Print out the whole listing below exactly as it is written.

Study material:
-*-*-

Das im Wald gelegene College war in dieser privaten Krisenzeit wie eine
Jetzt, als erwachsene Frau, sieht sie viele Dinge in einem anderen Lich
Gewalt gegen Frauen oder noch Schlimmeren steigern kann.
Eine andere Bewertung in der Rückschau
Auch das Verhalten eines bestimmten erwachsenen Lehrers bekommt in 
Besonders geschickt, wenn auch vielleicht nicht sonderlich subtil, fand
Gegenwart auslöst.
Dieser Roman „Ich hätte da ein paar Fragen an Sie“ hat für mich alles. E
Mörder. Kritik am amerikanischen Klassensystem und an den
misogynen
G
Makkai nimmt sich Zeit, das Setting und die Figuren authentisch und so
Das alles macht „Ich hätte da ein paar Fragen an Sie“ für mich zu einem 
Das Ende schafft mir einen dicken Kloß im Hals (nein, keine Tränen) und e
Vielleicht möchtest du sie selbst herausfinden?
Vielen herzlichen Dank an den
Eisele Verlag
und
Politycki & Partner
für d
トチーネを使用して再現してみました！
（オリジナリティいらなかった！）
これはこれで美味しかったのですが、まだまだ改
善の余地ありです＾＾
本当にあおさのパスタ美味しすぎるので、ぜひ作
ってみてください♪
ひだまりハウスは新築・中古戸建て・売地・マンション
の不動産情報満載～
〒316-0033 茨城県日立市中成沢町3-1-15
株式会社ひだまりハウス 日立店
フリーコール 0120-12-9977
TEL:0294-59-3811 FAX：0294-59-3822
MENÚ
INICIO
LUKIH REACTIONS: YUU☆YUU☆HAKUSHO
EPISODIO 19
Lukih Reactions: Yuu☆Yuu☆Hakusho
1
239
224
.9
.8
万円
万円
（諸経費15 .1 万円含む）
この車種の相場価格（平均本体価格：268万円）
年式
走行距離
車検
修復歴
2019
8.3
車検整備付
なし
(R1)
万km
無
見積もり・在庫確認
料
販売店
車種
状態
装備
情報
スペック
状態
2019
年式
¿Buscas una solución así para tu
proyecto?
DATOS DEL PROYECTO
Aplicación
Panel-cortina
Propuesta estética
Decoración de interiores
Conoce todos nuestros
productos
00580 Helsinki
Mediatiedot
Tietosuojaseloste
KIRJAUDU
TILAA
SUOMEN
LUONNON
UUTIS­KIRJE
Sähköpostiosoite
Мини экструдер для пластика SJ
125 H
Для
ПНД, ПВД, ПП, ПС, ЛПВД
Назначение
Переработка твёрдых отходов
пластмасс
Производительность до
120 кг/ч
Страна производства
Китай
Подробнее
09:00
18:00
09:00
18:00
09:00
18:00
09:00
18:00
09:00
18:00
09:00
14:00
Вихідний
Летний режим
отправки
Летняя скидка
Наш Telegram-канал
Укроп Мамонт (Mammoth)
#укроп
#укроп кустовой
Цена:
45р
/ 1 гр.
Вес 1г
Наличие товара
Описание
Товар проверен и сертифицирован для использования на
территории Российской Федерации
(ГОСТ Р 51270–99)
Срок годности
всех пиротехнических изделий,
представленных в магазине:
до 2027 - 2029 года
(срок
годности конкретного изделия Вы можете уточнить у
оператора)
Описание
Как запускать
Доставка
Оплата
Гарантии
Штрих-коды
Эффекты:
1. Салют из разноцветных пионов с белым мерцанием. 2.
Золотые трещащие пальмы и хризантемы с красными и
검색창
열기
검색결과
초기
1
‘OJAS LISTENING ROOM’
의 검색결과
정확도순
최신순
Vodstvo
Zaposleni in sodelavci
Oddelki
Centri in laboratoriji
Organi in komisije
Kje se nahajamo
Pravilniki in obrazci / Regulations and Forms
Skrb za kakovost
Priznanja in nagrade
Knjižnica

-*-*-

Written response:
Das im Wald gelegene College war in dieser privaten Krisenzeit wie eine
Jetzt, als erwachsene Frau, sieht sie viele Dinge in einem anderen Lich
Gewalt gegen Frauen oder noch Schlimmeren steigern kann.
Eine andere Bewertung in der Rückschau
Auch das Verhalten eines bestimmten erwachsenen Lehrers bekommt in 
Besonders geschickt, wenn auch vielleicht nicht sonderlich subtil, fand
Gegenwart auslöst.
Dieser Roman „Ich hätte da ein paar Fragen an Sie“ hat für mich alles. E
Mörder. Kritik am amerikanischen Klassensystem und an den
misogynen
G
Makkai nimmt sich Zeit, das Setting und die Figuren authentisch und so
Das alles macht „Ich hätte da ein paar Fragen an Sie“ für mich zu einem 
Das Ende schafft mir einen dicken Kloß im Hals (nein, keine Tränen) und e
Vielleicht möchtest du sie selbst herausfinden?
Vielen herzlichen Dank an den
Eisele Verlag
und
Politycki & Partner
für d
トチーネを使用して再現してみました！
（オリジナリティいらなかった！）
これはこれで美味しかったのですが、まだまだ改
善の余地ありです＾＾
本当にあおさのパスタ美味しすぎるので、ぜひ作
ってみてください♪
ひだまりハウスは新築・中古戸建て・売地・マンション
の不動産情報満載～
〒316-0033 茨城県日立市中成沢町3-1-15
株式会社ひだまりハウス 日立店
フリーコール 0120-12-9977
TEL:0294-59-3811 FAX：0294-59-3822
MENÚ
INICIO
LUKIH REACTIONS: YUU☆YUU☆HAKUSHO
EPISODIO 19
Lukih Reactions: Yuu☆Yuu☆Hakusho
1
239
224
.9
.8
万円
万円
（諸経費15 .1 万円含む）
この車種の相場価格（平均本体価格：268万円）
年式
走行距離
車検
修復歴
2019
8.3
車検整備付
なし
(R1)
万km
無
見積もり・在庫確認
料
販売店
車種
状態
装備
情報
スペック
状態
2019
年式
¿Buscas una solución así para tu
proyecto?
DATOS DEL PROYECTO
Aplicación
Panel-cortina
Propuesta estética
Decoración de interiores
Conoce todos nuestros
productos
00580 Helsinki
Mediatiedot
Tietosuojaseloste
KIRJAUDU
TILAA
SUOMEN
LUONNON
UUTIS­KIRJE
Sähköpostiosoite
Мини экструдер для пластика SJ
125 H
Для
ПНД, ПВД, ПП, ПС, ЛПВД
Назначение
Переработка твёрдых отходов
пластмасс
Производительность до
120 кг/ч
Страна производства
Китай
Подробнее
09:00
18:00
09:00
18:00
09:00
18:00
09:00
18:00
09:00
18:00
09:00
14:00
Вихідний
Летний режим
отправки
Летняя скидка
Наш Telegram-канал
Укроп Мамонт (Mammoth)
#укроп
#укроп кустовой
Цена:
45р
/ 1 гр.
Вес 1г
Наличие товара
Описание
Товар проверен и сертифицирован для использования на
территории Российской Федерации
(ГОСТ Р 51270–99)
Срок годности
всех пиротехнических изделий,
представленных в магазине:
до 2027 - 2029 года
(срок
годности конкретного изделия Вы можете уточнить у
оператора)
Описание
Как запускать
Доставка
Оплата
Гарантии
Штрих-коды
Эффекты:
1. Салют из разноцветных пионов с белым мерцанием. 2.
Золотые трещащие пальмы и хризантемы с красными и
검색창
열기
검색결과
초기
1
‘OJAS LISTENING ROOM’
의 검색결과
정확도순
최신순
Vodstvo
Zaposleni in sodelavci
Oddelki
Centri in laboratoriji
Organi in komisije
Kje se nahajamo
Pravilniki in obrazci / Regulations and Forms
Skrb za kakovost
Priznanja in nagrade
Knjižnica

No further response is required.